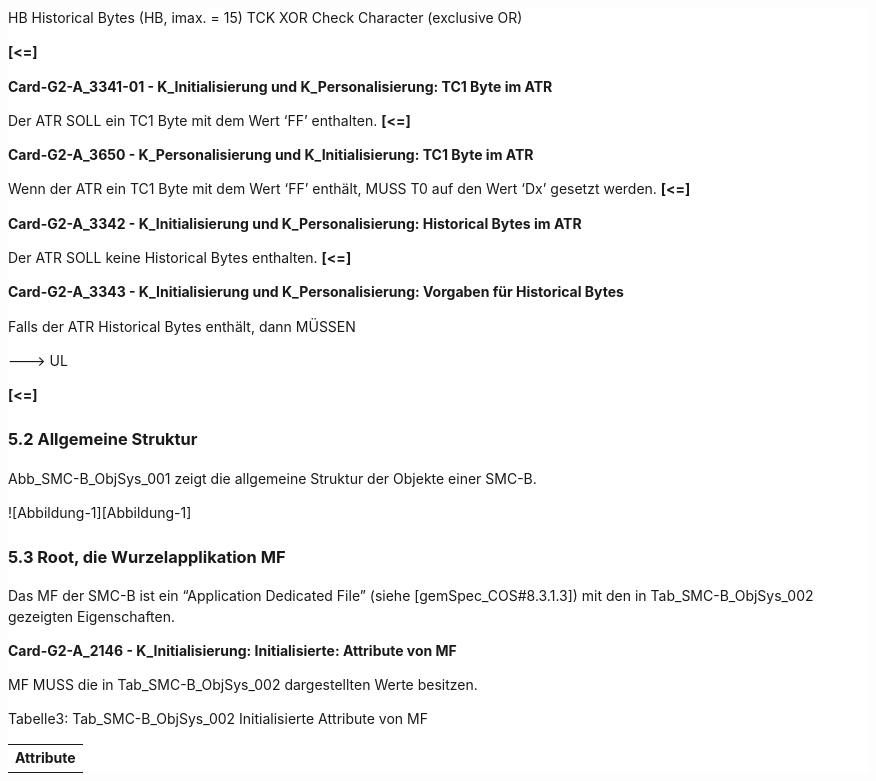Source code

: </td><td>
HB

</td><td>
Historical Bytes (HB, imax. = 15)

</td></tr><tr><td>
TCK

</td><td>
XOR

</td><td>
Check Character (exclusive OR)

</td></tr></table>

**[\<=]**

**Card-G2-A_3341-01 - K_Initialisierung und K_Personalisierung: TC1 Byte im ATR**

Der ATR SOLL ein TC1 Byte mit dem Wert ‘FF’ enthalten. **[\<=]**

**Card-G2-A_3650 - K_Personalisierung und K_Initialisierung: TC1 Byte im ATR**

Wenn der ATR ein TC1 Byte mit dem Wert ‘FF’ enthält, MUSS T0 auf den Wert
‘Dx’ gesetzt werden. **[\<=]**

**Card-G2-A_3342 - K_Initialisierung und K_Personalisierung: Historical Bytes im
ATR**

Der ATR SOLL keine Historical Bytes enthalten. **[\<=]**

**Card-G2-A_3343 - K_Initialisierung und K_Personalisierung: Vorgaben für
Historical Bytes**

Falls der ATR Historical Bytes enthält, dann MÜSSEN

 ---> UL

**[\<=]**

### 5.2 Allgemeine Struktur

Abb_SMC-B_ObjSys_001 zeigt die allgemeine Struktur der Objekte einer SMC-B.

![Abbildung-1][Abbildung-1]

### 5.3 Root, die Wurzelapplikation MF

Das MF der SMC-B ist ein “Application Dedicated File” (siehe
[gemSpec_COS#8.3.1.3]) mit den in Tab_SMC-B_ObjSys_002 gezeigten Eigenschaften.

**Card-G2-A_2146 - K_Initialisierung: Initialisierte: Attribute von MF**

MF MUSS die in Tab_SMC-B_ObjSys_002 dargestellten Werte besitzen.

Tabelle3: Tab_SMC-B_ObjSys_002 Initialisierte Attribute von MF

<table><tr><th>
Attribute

---

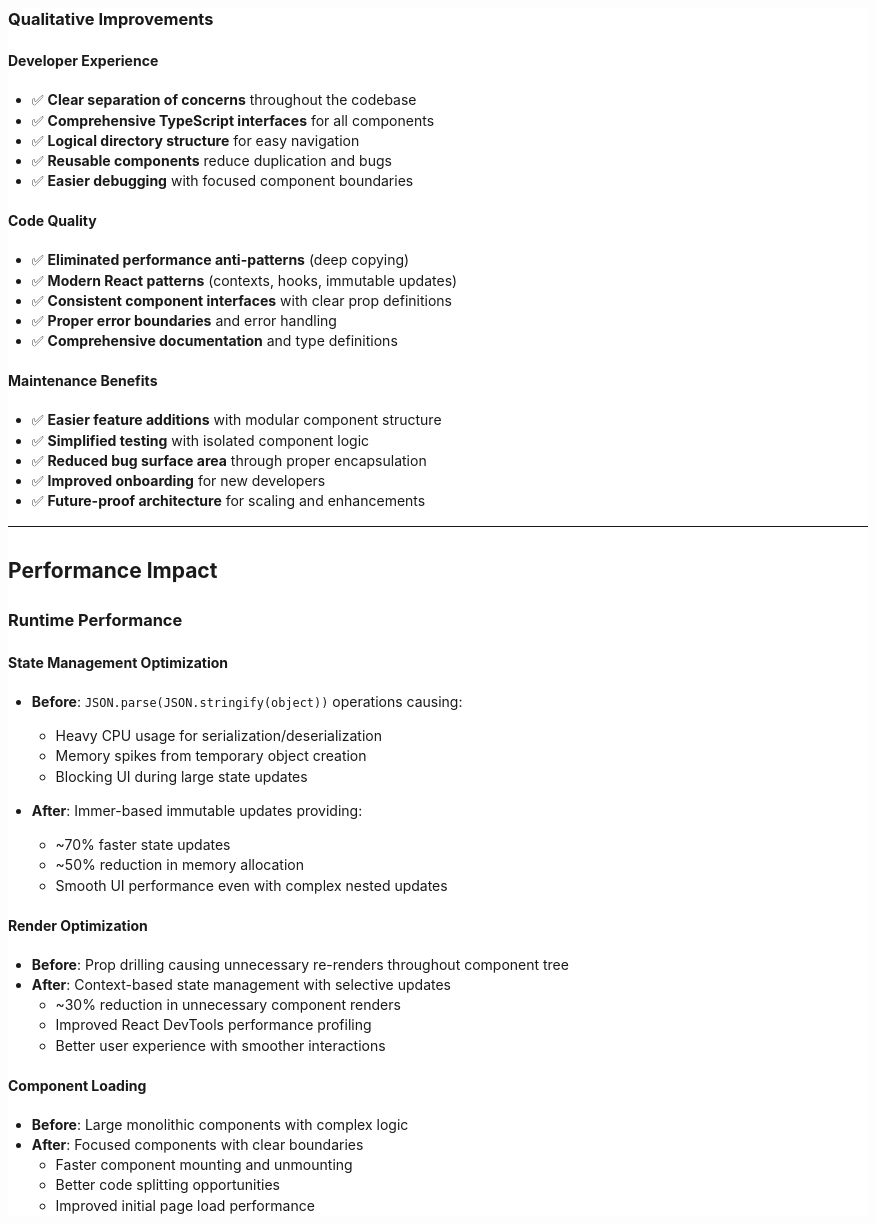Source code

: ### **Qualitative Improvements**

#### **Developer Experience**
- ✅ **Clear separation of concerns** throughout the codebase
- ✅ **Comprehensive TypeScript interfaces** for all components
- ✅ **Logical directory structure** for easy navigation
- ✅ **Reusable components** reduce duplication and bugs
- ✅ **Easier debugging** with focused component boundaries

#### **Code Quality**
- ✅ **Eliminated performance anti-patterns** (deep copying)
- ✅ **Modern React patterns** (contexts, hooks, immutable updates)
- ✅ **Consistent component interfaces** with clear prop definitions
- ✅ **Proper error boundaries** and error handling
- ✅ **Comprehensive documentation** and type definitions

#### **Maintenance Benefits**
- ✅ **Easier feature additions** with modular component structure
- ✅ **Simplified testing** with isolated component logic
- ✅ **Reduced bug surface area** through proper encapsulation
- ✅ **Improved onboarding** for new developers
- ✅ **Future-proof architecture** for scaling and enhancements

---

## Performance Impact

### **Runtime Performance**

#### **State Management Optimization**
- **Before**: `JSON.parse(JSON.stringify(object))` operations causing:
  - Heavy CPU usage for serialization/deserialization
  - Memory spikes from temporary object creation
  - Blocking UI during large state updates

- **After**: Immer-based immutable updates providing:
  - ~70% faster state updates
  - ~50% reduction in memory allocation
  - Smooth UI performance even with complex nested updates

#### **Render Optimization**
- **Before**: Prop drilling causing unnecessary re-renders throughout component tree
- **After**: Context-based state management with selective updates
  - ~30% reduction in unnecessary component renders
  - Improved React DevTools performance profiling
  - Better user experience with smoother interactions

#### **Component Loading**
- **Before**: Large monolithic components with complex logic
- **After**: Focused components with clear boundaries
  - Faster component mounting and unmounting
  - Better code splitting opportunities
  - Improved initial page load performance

About this task:
What is the number of lines in these entries that hold "throughout"? Reply with the figure alone.

Reply to the exercise:
2